Work order A
Write out the passage on Edgar Beckham from "Beckham joined Wesleyan's" to "and educational quality.".
Work order B
Answer these questions using the passage on Edgar Beckham:
(i) In what year did Beckham become dean of the college?
(ii) What organization was Colin G. Campbell leading when he made his remarks?
(iii) What positions did Peter Patton hold at Wesleyan when he was quoted?
Work order C
Carry on the passage on Edgar Beckham past its final sentence.

Extracted text
Beckham joined Wesleyan's faculty as a German instructor in 1961 and spent most of the next three decades at the university, where he became dean of the college in 1973, the first African American to hold that post.
Later, as the head of a Ford Foundation effort to promote campus diversity and as senior fellow at the Association of American Colleges and Universities, he was a respected voice on issues of race and educational quality.
"Edgar's entire career, and certainly his career at Wesleyan ... was marked by a deep commitment to educational excellence and social justice," said former Wesleyan President Colin G. Campbell.
"He was widely admired by students, though needless to say, as dean of the college, he had his moments of confrontation," said Campbell, now president of the Colonial Williamsburg Foundation.
At Wesleyan, Beckham tackled a number of tough issues, including racial tensions that arose as the student body became increasingly mixed.
"Edgar was masterful at talking students through the issues here," said Peter Patton, who as a young faculty member met Beckham nearly 30 years ago. Beckham's style with students was "face-to-face. He treated them as the adults they were," said Patton, now Wesleyan's vice president and secretary.

Record excerpts
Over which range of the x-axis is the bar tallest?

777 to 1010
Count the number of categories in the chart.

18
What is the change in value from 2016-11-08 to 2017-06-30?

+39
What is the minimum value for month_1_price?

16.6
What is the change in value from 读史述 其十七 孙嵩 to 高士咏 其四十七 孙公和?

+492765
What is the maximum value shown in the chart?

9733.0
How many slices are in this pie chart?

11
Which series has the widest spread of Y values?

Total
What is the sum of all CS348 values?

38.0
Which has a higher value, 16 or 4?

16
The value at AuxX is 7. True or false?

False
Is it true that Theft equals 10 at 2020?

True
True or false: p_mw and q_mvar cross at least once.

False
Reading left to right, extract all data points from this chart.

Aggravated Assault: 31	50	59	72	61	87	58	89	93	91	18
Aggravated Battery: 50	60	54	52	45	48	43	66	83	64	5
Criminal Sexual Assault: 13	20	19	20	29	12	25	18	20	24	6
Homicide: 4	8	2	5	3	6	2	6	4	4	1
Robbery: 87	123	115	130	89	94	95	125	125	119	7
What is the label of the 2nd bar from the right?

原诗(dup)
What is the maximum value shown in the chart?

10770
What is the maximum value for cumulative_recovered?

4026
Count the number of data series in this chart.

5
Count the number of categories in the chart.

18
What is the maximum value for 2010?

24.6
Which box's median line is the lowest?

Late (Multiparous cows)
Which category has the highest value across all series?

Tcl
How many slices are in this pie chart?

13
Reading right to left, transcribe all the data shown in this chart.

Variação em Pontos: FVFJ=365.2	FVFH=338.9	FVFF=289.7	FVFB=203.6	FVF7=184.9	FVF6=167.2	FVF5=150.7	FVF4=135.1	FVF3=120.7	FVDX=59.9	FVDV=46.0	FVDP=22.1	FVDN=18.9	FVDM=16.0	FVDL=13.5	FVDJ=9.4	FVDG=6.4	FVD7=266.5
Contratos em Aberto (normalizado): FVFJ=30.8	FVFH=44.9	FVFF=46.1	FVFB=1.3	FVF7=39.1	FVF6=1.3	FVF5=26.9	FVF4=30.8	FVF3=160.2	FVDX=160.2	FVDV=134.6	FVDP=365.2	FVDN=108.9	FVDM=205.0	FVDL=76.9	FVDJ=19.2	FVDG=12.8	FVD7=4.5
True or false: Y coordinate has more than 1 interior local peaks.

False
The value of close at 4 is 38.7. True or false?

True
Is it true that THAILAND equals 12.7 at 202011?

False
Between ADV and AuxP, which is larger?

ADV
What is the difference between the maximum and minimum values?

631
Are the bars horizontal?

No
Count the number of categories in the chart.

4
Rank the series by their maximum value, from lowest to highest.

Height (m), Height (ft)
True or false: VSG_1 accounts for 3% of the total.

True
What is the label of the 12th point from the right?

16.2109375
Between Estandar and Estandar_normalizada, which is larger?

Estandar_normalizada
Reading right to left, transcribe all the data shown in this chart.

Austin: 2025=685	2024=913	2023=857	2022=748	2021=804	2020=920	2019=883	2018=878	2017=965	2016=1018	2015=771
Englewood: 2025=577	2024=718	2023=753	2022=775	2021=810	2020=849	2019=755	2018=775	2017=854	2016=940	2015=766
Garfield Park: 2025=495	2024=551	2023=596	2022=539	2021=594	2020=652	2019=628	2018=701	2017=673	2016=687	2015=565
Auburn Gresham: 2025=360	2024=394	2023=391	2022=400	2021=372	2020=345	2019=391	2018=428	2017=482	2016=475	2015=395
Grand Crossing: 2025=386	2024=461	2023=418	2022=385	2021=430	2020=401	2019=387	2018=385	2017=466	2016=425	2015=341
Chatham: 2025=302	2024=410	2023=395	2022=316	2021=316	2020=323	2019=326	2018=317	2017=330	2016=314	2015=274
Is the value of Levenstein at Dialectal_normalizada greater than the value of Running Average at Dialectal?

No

Exercise result A
Beckham joined Wesleyan's faculty as a German instructor in 1961 and spent most of the next three decades at the university, where he became dean of the college in 1973, the first African American to hold that post.
Later, as the head of a Ford Foundation effort to promote campus diversity and as senior fellow at the Association of American Colleges and Universities, he was a respected voice on issues of race and educational quality.

Exercise result B
(i) 1973
(ii) The Colonial Williamsburg Foundation
(iii) Vice president and secretary

Exercise result C
Beckham witnessed firsthand the integration of the private Wesleyan campus in Middletown, where he was one of the only black students in the early 1950s. Later, the university made aggressive efforts to attract racial minorities. Today, minority students account for about one-fourth of the student body.
"He was a man of great subtle understanding, particularly with respect to racial differences and racial controversy," said William M. Chace, former Wesleyan president. "He kept Wesleyan going through very, very tough times."
Beckham's views on racial issues began taking shape in Hartford, where he grew up in a housing project in the city's North End.
"My awareness of diversity and its power as an asset for the community really became conscious at Weaver High School," Beckham told The Courant in a 1992 interview. In 1951, the year he graduated from Weaver, the school was about "10 percent black, 30 percent Jewish and the rest a variety of white ethnic groups," he said. In the '60s and '70s, the student body at Weaver became increasingly poor and mostly black, and the school became a symbol of the racial isolation that was targeted in the Sheff vs. O'Neill school desegregation lawsuit filed in 1989.
When Gov. Lowell P. Weicker Jr. appointed him chairman of the State Board of Education in 1992, Beckham was a key figure in the state's effort to tackle the issues raised by the Sheff case.
"We had frank and candid conversations," recalled John C. Brittain, a lawyer for the Sheff plaintiffs. "I always pictured him as an honest broker in this process. ... He was very studious, a very principled person."
Beckham, who lived in North Haven, was active in civic affairs, working on the boards of Middlesex Hospital, the Donna Wood Foundation and the Connecticut Humanities Council. He was a trustee to the Connecticut Housing Authority, Mount Holyoke College, Connecticut Public Broadcasting and the Association of International Educators.
He is survived by his wife, Ria, and other relatives. Wesleyan has scheduled a memorial service for 11 a.m. Tuesday.